Maybe then they should have had a clear strategy around achieving this goal effectively rather then deluding themselves.

Europe having Ariane 6 and Vega rocket for example make no sense. They could have one engine, for example Merlin 'European Version' and use it as the only engine one all their rockets.

However they have an incredibly complex bespoke first stage engine, and complex bespoke second stage engine. And lots of different solid rockets and so on.

If they had planned for making the most expensive possible thing to achieve independence they certainly managed it.

> Europe having Ariane 6 and Vega rocket for example make no sense. They could have one engine...

It absolutely makes sense, Vega is basically an Ariane 5 solid rocket booster that was turned into an actual rocket, both are/were made by Avio who now make the Ariane 6 boosters.

And yet if you actually go and look at the cost of the Vega series of rockets its very expensive. Just using the same expensive stuff multiple times doesn't make it a good policy.

And then you keep reading and realize that Vega is not just a solid booster, but a 4 stage rocket.

They should’ve skipped Ariane 6 and do Ariane 5ME instead and make the next vehicle a reusable one. Ariane 6 doesn’t really buy them anything more than Ariane 5ME, just buys more risk and more development cost (this latter thing may actually have been the unstated INTENT of some stakeholders…).
> I think it's unrealistic to expect a multi-national government funded organisation to offer a commodity service at a competitive price.

Except that they used to. They certainly beat the pants off of ULA (nee Boeing/Lockheed Martin) when it came to competitive GEO/GTO launches.

> But does it really matter? If the main objective of the Ariane Group is to offer Europe independence by providing access to space, I think that’s worth a premium.

It's a lot nicer to have a European rocket program that happens to make lots of money on the commercial market so that the member states basically don't have to fund it.

The current situation, where ArianeSpace doesn't win that many contracts, so it has to be heavily subsidized by member states is much more difficult. When it comes to politics, there are always more hungry mouths than there is available bread.

> Except that they used to.

If everybody is a fool, and you are the best of them you can be successful. But once the race really starts and its not just US govenrment funded monopoly against European government funded monopoly, its gone be difficult.

> The current situation

Ariane 5 had some commercial success but rocket development was always funded by member states.

> If the main objective of the Ariane Group is to offer Europe independence by providing access to space, I think that’s worth a premium.

I mean in that case, wouldn't the superior option be having a more cost competitive private launch provider in Europe? that way you'd get both European independence and lower prices. Surely there's a way to foster that situation, since that's what the US has.

Having the EU work this out would be hard since pork barrel is kind of part of the way the whole thing is done. You need to have multiple production points, factories etc in order for the EU to do anything like this.

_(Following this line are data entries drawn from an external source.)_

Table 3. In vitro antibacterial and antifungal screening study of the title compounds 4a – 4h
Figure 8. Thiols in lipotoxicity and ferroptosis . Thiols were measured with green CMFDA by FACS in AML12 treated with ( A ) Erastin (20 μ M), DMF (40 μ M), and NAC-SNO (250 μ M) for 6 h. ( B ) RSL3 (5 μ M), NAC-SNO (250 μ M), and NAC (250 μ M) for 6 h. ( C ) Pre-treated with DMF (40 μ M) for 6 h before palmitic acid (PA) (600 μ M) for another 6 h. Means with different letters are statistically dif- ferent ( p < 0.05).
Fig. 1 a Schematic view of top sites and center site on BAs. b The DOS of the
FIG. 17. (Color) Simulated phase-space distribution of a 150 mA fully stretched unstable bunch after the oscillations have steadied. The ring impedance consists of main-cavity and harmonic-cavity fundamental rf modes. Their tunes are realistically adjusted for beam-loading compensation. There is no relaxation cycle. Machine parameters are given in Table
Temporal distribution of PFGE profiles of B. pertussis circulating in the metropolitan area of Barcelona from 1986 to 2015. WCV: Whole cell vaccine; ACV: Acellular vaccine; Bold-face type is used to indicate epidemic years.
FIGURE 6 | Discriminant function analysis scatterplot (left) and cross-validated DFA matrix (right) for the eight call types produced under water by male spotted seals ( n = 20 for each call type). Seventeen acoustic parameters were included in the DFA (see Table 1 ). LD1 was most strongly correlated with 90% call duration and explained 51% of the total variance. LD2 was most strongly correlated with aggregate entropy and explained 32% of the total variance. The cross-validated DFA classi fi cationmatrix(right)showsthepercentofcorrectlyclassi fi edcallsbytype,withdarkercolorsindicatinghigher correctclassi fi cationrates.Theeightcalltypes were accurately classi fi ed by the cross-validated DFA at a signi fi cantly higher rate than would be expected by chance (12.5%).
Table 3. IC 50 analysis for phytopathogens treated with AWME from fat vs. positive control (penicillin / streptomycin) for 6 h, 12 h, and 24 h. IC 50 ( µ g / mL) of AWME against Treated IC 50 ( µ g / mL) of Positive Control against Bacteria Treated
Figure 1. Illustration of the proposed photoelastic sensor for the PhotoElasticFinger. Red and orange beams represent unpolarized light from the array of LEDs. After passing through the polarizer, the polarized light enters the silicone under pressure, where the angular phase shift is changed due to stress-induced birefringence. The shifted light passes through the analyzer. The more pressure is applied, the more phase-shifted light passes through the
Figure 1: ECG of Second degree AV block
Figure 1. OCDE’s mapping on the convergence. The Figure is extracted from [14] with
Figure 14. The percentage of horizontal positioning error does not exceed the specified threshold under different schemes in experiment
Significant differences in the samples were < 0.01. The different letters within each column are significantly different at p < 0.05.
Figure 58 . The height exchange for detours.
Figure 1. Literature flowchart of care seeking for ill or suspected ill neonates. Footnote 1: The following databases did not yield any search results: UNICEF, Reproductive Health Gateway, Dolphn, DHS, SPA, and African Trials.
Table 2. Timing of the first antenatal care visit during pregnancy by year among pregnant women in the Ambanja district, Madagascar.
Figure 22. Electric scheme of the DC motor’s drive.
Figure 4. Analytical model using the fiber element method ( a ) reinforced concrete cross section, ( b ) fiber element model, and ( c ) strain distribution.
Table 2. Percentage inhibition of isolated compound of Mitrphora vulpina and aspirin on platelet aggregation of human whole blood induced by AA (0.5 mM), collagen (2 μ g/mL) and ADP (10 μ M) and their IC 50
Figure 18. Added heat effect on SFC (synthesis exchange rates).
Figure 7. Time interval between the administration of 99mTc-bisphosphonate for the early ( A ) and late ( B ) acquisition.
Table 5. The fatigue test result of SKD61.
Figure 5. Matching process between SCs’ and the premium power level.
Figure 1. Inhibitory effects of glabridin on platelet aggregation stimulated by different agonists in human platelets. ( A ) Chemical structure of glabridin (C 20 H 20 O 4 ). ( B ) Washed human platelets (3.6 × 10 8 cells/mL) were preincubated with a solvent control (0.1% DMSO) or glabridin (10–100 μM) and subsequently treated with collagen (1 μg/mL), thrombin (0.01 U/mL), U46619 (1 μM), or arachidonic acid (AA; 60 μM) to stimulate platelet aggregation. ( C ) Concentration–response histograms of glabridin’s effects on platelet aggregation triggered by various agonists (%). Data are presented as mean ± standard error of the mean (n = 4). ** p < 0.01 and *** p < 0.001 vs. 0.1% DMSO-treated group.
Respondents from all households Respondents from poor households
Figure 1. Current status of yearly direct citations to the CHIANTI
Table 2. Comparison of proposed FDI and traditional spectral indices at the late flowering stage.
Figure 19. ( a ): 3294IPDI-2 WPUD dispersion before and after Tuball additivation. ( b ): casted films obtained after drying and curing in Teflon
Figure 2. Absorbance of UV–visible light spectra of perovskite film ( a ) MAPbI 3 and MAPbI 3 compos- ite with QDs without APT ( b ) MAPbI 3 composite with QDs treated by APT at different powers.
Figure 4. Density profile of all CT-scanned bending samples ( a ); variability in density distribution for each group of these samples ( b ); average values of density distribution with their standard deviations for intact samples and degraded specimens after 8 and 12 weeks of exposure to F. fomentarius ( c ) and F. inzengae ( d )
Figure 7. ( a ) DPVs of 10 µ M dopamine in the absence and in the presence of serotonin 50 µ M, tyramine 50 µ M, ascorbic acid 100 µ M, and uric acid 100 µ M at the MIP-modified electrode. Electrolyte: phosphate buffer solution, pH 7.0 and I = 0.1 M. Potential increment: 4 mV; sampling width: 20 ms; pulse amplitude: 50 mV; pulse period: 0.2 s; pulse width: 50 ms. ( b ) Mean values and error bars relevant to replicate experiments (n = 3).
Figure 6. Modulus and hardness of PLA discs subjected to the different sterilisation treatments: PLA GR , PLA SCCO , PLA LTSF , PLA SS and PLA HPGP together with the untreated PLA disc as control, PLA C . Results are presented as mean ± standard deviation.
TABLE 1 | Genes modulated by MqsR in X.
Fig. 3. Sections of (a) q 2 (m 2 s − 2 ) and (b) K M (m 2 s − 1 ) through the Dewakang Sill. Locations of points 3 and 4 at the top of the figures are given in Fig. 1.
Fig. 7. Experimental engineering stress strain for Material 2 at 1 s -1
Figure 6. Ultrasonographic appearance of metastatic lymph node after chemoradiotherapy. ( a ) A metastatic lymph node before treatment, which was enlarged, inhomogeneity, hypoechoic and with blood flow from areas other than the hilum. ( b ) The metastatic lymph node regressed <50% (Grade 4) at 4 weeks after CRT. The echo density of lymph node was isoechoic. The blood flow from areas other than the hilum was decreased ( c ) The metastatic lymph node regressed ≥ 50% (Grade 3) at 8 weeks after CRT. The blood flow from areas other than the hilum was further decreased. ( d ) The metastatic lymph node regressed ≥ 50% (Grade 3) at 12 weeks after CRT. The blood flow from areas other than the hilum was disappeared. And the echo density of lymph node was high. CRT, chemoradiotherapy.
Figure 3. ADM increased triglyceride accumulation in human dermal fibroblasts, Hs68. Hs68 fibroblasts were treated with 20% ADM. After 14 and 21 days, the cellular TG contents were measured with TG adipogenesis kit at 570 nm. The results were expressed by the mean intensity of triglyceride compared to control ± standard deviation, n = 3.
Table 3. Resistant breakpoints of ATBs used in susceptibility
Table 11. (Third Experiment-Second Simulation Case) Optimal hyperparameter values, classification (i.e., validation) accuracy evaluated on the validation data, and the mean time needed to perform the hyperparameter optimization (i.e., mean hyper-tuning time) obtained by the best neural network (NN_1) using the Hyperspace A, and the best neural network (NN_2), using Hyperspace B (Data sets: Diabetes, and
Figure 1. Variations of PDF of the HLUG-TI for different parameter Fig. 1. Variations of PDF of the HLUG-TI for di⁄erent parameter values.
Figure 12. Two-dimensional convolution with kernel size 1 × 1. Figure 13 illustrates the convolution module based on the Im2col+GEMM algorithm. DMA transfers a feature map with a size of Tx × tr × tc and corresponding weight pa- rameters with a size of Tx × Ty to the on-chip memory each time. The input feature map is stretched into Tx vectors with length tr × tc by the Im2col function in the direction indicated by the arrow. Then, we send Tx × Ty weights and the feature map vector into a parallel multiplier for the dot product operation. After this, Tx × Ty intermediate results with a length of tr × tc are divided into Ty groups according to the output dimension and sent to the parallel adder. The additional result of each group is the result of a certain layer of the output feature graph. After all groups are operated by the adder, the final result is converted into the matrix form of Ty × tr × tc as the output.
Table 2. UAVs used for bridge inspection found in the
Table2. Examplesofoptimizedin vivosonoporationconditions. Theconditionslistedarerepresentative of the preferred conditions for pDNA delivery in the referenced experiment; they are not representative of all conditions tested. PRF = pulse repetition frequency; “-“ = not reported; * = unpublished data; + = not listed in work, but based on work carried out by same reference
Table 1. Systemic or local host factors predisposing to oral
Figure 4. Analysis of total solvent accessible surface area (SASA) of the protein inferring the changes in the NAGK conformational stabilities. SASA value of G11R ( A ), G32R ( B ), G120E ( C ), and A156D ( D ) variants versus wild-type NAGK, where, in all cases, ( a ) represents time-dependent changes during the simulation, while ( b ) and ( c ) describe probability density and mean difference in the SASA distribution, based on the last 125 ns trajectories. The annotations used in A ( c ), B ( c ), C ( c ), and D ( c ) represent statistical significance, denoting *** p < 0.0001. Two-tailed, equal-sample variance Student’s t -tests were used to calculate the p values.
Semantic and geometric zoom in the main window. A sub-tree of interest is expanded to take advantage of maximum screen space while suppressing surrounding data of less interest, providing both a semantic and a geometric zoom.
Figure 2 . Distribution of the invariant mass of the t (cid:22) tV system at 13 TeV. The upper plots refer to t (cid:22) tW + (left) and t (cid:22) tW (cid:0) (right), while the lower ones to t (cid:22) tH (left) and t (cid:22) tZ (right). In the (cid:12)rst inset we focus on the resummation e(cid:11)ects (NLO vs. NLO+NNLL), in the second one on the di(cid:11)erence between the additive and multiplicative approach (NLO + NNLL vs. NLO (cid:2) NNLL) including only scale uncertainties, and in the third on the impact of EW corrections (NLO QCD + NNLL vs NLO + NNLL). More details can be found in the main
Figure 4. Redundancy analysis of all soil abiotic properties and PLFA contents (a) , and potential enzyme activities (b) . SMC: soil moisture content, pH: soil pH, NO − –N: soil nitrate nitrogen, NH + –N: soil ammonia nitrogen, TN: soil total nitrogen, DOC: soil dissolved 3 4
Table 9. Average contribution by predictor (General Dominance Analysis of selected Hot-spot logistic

I just don’t see how they would do this.

Exactly this. The diversity of interests means EU will never be as operationally efficient, and therefore as low cost, as SpaceX.

EU's strength is that diversification. They should lean into that and find a way (?) to benefit commercially. I don't know quite what that is, but someone needs to come up with something. Because the inefficiency is baked in.

We should demand more and should not accept subpar performance.

This is somewhat like Nokia vs Apple, only worse because of the bureaucratic EU-wide red tape involved.

Yes, Europe should have its own space industry and be independent. But we should not accept rubbish or "paying a premium". We should demand more and aim at the top. Europe deserves it and can achieve it.

SpaceX has rocked the boat and thay should be an opportunity for drastic changes, especially in view of this fiasco.